Men new ‘victims’ of domestic violence
Veenu Sandhu
New Delhi, November 4, 2006
Looks like the tables have been turned—for a change, the men are running scared.
The helpline at the Save Indian Family Foundation (SIFF) has not stopped ringing in the 10 days that the Protection of Women from Domestic Violence Act came into force.
The male callers fear “harassment”— from women—under the new law that can put a man behind bars, simply on the basis of a complaint from a woman living under the same roof.
Counsellors taking the helpline calls for SIFF and MyNation are now talking about cases where the male callers are the victims, and the women the perpetrators of violence—psychologic al, emotional or verbal.
“Men are now being harassed by their wives with this new weapon,” says Swarup Sarkar of SIFF. Supreme Court lawyer Ram Prakash Chugh of the All India Front Against Persecution by Wives corroborates: “All our five helplines are clogged with calls from men being blackmailed with the threat of this new law. Software professionals, doctors, service-class men—everyone is calling,” he says.
The most common complaint? The men say that their wives are demanding that they abandon their parents and start living separately. “Domestic violence should be dealt with, but this Act is bound to be misused,” says Sarkar, adding that the Act, strangely, does not account for violence by a woman against a woman.
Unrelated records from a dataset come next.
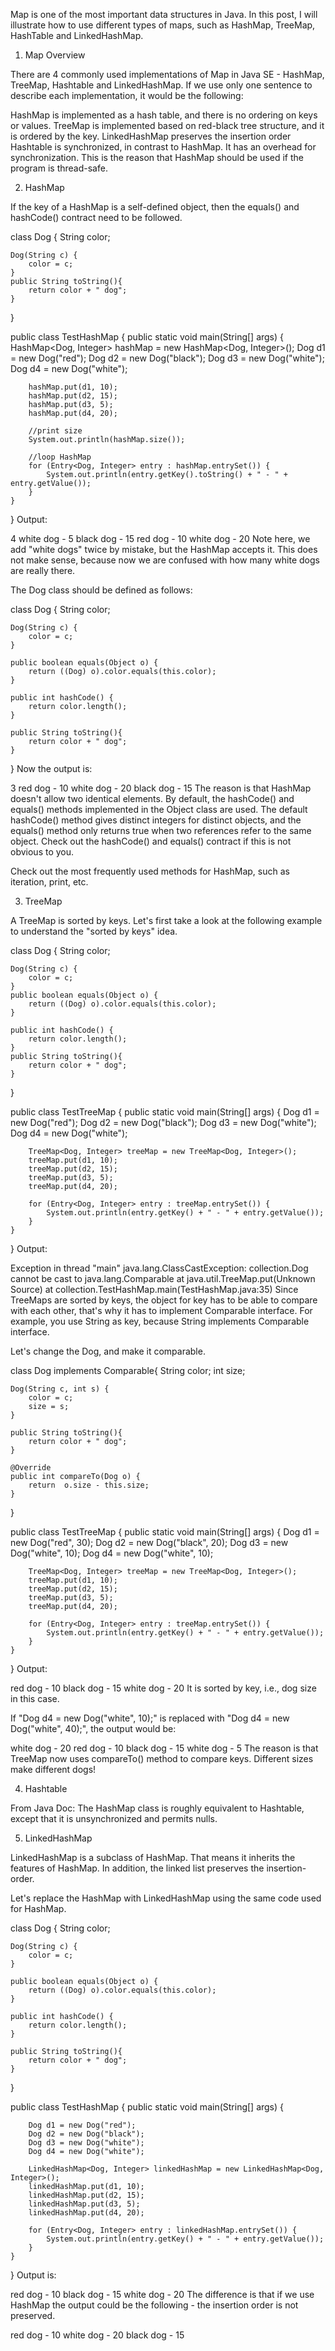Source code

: Map is one of the most important data structures in Java. In this post, I will illustrate how to use different types of maps, such as HashMap, TreeMap, HashTable and LinkedHashMap.

1. Map Overview



There are 4 commonly used implementations of Map in Java SE - HashMap, TreeMap, Hashtable and LinkedHashMap. If we use only one sentence to describe each implementation, it would be the following:

HashMap is implemented as a hash table, and there is no ordering on keys or values.
TreeMap is implemented based on red-black tree structure, and it is ordered by the key.
LinkedHashMap preserves the insertion order
Hashtable is synchronized, in contrast to HashMap. It has an overhead for synchronization.
This is the reason that HashMap should be used if the program is thread-safe.

2. HashMap

If the key of a HashMap is a self-defined object, then the equals() and hashCode() contract need to be followed.

class Dog {
	String color;
 
	Dog(String c) {
		color = c;
	}
	public String toString(){	
		return color + " dog";
	}
}
 
public class TestHashMap {
	public static void main(String[] args) {
		HashMap<Dog, Integer> hashMap = new HashMap<Dog, Integer>();
		Dog d1 = new Dog("red");
		Dog d2 = new Dog("black");
		Dog d3 = new Dog("white");
		Dog d4 = new Dog("white");
 
		hashMap.put(d1, 10);
		hashMap.put(d2, 15);
		hashMap.put(d3, 5);
		hashMap.put(d4, 20);
 
		//print size
		System.out.println(hashMap.size());
 
		//loop HashMap
		for (Entry<Dog, Integer> entry : hashMap.entrySet()) {
			System.out.println(entry.getKey().toString() + " - " + entry.getValue());
		}
	}
}
Output:

4
white dog - 5
black dog - 15
red dog - 10
white dog - 20
Note here, we add "white dogs" twice by mistake, but the HashMap accepts it. This does not make sense, because now we are confused with how many white dogs are really there.

The Dog class should be defined as follows:

class Dog {
	String color;
 
	Dog(String c) {
		color = c;
	}
 
	public boolean equals(Object o) {
		return ((Dog) o).color.equals(this.color);
	}
 
	public int hashCode() {
		return color.length();
	}
 
	public String toString(){	
		return color + " dog";
	}
}
Now the output is:

3
red dog - 10
white dog - 20
black dog - 15
The reason is that HashMap doesn't allow two identical elements. By default, the hashCode() and equals() methods implemented in the Object class are used. The default hashCode() method gives distinct integers for distinct objects, and the equals() method only returns true when two references refer to the same object. Check out the hashCode() and equals() contract if this is not obvious to you.

Check out the most frequently used methods for HashMap, such as iteration, print, etc.

3. TreeMap

A TreeMap is sorted by keys. Let's first take a look at the following example to understand the "sorted by keys" idea.

class Dog {
	String color;
 
	Dog(String c) {
		color = c;
	}
	public boolean equals(Object o) {
		return ((Dog) o).color.equals(this.color);
	}
 
	public int hashCode() {
		return color.length();
	}
	public String toString(){	
		return color + " dog";
	}
}
 
public class TestTreeMap {
	public static void main(String[] args) {
		Dog d1 = new Dog("red");
		Dog d2 = new Dog("black");
		Dog d3 = new Dog("white");
		Dog d4 = new Dog("white");
 
		TreeMap<Dog, Integer> treeMap = new TreeMap<Dog, Integer>();
		treeMap.put(d1, 10);
		treeMap.put(d2, 15);
		treeMap.put(d3, 5);
		treeMap.put(d4, 20);
 
		for (Entry<Dog, Integer> entry : treeMap.entrySet()) {
			System.out.println(entry.getKey() + " - " + entry.getValue());
		}
	}
}
Output:

Exception in thread "main" java.lang.ClassCastException: collection.Dog cannot be cast to java.lang.Comparable
	at java.util.TreeMap.put(Unknown Source)
	at collection.TestHashMap.main(TestHashMap.java:35)
Since TreeMaps are sorted by keys, the object for key has to be able to compare with each other, that's why it has to implement Comparable interface. For example, you use String as key, because String implements Comparable interface.

Let's change the Dog, and make it comparable.

class Dog implements Comparable<Dog>{
	String color;
	int size;
 
	Dog(String c, int s) {
		color = c;
		size = s;
	}
 
	public String toString(){	
		return color + " dog";
	}
 
	@Override
	public int compareTo(Dog o) {
		return  o.size - this.size;
	}
}
 
public class TestTreeMap {
	public static void main(String[] args) {
		Dog d1 = new Dog("red", 30);
		Dog d2 = new Dog("black", 20);
		Dog d3 = new Dog("white", 10);
		Dog d4 = new Dog("white", 10);
 
		TreeMap<Dog, Integer> treeMap = new TreeMap<Dog, Integer>();
		treeMap.put(d1, 10);
		treeMap.put(d2, 15);
		treeMap.put(d3, 5);
		treeMap.put(d4, 20);
 
		for (Entry<Dog, Integer> entry : treeMap.entrySet()) {
			System.out.println(entry.getKey() + " - " + entry.getValue());
		}
	}
}
Output:

red dog - 10
black dog - 15
white dog - 20
It is sorted by key, i.e., dog size in this case.

If "Dog d4 = new Dog("white", 10);" is replaced with "Dog d4 = new Dog("white", 40);", the output would be:

white dog - 20
red dog - 10
black dog - 15
white dog - 5
The reason is that TreeMap now uses compareTo() method to compare keys. Different sizes make different dogs!

4. Hashtable

From Java Doc:
The HashMap class is roughly equivalent to Hashtable, except that it is unsynchronized and permits nulls.

5. LinkedHashMap

LinkedHashMap is a subclass of HashMap. That means it inherits the features of HashMap. In addition, the linked list preserves the insertion-order.

Let's replace the HashMap with LinkedHashMap using the same code used for HashMap.

class Dog {
	String color;
 
	Dog(String c) {
		color = c;
	}
 
	public boolean equals(Object o) {
		return ((Dog) o).color.equals(this.color);
	}
 
	public int hashCode() {
		return color.length();
	}
 
	public String toString(){	
		return color + " dog";
	}
}
 
public class TestHashMap {
	public static void main(String[] args) {
 
		Dog d1 = new Dog("red");
		Dog d2 = new Dog("black");
		Dog d3 = new Dog("white");
		Dog d4 = new Dog("white");
 
		LinkedHashMap<Dog, Integer> linkedHashMap = new LinkedHashMap<Dog, Integer>();
		linkedHashMap.put(d1, 10);
		linkedHashMap.put(d2, 15);
		linkedHashMap.put(d3, 5);
		linkedHashMap.put(d4, 20);
 
		for (Entry<Dog, Integer> entry : linkedHashMap.entrySet()) {
			System.out.println(entry.getKey() + " - " + entry.getValue());
		}		
	}
}
Output is:

red dog - 10
black dog - 15
white dog - 20
The difference is that if we use HashMap the output could be the following - the insertion order is not preserved.

red dog - 10
white dog - 20
black dog - 15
He seeks a “domestic harmony act” where both genders are accountable for violence at home.
“An equal gender law would be ideal,” agrees Renuka Chowdhury, minister for women and child development. “But there is simply too much physical evidence to prove that it is mainly the woman who suffers at the hands of man.”
The misuse of the anti-dowry law made SIFF set up a website (www.498a.org) to counsel and give legal advice to men and their families who have been implicated falsely; it plans to set up a similar website relating to the new Act.